→ Source material
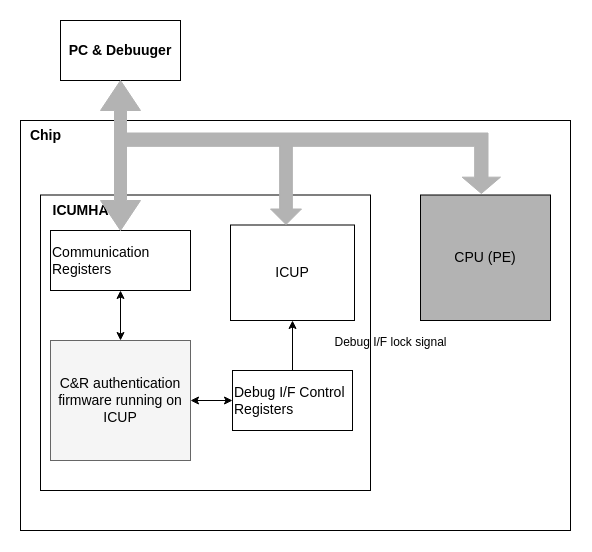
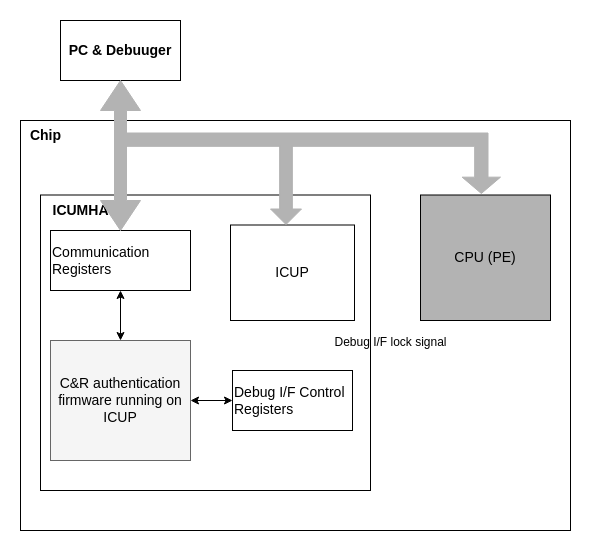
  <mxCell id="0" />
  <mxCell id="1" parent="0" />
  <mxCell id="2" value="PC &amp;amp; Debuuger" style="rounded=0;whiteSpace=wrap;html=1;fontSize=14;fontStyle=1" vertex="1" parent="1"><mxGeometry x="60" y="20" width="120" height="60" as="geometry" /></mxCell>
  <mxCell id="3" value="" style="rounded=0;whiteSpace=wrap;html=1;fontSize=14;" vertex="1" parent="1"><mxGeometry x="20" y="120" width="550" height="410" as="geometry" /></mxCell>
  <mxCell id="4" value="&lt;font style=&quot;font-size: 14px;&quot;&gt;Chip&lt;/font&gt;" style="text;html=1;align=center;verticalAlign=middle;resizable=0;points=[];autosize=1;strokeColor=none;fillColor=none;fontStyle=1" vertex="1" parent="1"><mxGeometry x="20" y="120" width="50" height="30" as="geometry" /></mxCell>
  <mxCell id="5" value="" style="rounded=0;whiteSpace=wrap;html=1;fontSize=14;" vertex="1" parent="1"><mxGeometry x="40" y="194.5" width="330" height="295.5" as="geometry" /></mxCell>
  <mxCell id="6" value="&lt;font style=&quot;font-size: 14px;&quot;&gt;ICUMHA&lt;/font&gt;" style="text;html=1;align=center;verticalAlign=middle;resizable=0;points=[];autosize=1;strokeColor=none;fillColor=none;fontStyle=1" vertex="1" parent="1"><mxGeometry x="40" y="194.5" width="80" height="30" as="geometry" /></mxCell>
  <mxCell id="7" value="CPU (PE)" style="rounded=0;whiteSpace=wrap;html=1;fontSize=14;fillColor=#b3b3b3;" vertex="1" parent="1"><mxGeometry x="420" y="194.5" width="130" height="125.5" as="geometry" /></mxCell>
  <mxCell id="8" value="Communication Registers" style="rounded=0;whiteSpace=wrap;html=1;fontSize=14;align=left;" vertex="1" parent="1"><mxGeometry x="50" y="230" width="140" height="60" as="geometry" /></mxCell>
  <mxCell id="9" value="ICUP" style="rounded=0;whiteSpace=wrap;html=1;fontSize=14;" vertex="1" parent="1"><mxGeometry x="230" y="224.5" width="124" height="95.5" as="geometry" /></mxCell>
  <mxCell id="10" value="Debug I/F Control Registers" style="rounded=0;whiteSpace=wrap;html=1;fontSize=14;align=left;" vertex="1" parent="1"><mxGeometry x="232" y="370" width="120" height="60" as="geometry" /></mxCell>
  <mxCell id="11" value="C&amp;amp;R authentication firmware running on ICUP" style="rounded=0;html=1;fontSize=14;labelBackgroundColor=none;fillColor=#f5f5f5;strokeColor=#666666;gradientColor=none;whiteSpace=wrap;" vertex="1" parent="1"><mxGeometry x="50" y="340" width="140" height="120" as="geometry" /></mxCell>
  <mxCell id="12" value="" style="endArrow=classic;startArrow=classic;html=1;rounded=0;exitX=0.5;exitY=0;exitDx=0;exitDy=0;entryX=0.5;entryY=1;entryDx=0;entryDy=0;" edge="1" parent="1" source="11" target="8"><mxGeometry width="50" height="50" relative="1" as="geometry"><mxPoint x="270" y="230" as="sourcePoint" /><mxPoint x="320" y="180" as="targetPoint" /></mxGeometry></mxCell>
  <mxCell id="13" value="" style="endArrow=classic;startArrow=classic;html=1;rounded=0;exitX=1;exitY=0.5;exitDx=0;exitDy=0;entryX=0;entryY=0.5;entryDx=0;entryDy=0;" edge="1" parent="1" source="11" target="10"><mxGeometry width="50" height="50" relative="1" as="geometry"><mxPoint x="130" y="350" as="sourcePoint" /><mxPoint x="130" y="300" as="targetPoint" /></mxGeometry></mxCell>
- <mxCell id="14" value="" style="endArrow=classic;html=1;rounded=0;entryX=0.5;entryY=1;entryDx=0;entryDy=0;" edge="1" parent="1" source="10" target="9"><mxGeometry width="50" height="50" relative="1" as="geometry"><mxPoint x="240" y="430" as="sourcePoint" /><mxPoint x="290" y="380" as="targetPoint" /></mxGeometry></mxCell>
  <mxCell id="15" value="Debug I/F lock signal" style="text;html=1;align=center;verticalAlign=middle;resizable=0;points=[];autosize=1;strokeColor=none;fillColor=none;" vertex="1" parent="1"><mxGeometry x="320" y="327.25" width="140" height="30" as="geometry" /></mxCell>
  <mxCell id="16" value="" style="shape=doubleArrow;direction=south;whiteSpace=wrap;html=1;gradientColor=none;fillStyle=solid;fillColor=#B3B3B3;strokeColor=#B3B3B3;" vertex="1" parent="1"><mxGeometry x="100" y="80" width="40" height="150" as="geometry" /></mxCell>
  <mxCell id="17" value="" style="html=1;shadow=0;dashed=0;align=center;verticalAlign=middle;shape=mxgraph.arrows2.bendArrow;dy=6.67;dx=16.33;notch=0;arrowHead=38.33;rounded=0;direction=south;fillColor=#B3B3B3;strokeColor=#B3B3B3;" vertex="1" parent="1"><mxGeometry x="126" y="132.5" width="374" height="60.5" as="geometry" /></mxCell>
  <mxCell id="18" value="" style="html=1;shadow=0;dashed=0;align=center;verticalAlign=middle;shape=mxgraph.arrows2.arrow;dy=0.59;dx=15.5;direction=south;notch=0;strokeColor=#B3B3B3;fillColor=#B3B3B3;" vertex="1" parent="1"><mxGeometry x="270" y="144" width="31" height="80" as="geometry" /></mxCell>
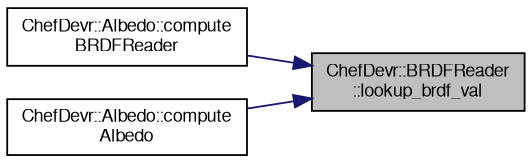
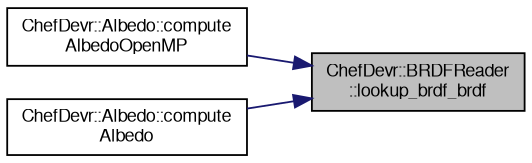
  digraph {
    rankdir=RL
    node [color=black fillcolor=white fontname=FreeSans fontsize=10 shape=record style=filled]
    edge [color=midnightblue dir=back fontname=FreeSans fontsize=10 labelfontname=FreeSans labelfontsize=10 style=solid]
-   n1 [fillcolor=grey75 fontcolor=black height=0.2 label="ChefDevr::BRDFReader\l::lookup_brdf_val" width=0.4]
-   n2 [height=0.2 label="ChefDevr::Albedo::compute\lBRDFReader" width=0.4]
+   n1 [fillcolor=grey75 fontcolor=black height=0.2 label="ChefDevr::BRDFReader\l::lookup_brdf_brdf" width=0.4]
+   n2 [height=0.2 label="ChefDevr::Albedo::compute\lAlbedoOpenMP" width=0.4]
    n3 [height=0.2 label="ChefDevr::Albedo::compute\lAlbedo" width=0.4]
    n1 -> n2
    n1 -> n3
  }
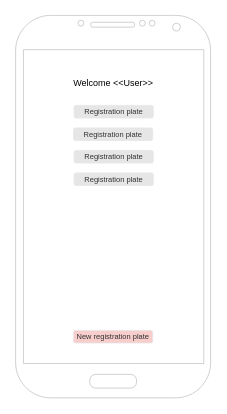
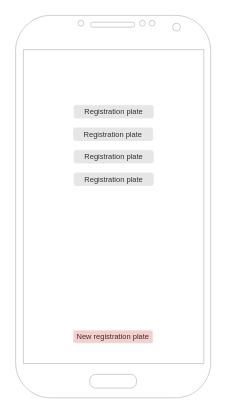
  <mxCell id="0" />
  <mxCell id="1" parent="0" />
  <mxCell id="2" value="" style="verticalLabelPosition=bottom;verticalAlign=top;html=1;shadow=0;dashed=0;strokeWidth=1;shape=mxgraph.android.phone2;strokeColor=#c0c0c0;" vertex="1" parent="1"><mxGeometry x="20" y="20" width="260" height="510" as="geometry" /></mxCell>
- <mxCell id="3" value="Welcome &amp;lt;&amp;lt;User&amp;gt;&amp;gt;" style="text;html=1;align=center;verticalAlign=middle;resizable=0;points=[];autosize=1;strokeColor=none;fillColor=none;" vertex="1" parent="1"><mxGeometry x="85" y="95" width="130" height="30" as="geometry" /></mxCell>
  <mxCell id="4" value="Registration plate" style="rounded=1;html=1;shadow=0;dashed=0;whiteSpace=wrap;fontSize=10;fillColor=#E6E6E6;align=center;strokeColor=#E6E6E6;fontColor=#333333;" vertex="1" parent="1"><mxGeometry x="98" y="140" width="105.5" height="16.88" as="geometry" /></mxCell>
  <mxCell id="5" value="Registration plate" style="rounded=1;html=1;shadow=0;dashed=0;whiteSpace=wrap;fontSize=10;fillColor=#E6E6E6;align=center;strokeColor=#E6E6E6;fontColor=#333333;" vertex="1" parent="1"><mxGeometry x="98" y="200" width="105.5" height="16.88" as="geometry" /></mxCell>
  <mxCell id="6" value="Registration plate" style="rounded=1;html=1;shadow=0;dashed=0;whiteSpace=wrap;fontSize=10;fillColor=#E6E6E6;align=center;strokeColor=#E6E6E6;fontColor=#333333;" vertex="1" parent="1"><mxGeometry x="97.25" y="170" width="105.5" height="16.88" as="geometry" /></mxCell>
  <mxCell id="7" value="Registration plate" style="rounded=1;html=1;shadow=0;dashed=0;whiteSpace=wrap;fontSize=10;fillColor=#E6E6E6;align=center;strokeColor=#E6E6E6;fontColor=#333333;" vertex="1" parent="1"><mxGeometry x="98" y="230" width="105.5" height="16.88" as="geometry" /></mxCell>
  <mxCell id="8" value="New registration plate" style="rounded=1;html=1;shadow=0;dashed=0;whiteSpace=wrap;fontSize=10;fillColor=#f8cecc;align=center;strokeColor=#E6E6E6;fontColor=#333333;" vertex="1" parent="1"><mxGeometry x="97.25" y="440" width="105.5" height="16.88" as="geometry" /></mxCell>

→ Your instructions
Report every line of the records above that contains the string "notch", matching case exactly.

→ Full answer
  <mxCell id="17" value="" style="html=1;shadow=0;dashed=0;align=center;verticalAlign=middle;shape=mxgraph.arrows2.bendArrow;dy=6.67;dx=16.33;notch=0;arrowHead=38.33;rounded=0;direction=south;fillColor=#B3B3B3;strokeColor=#B3B3B3;" vertex="1" parent="1"><mxGeometry x="126" y="132.5" width="374" height="60.5" as="geometry" /></mxCell>
  <mxCell id="18" value="" style="html=1;shadow=0;dashed=0;align=center;verticalAlign=middle;shape=mxgraph.arrows2.arrow;dy=0.59;dx=15.5;direction=south;notch=0;strokeColor=#B3B3B3;fillColor=#B3B3B3;" vertex="1" parent="1"><mxGeometry x="270" y="144" width="31" height="80" as="geometry" /></mxCell>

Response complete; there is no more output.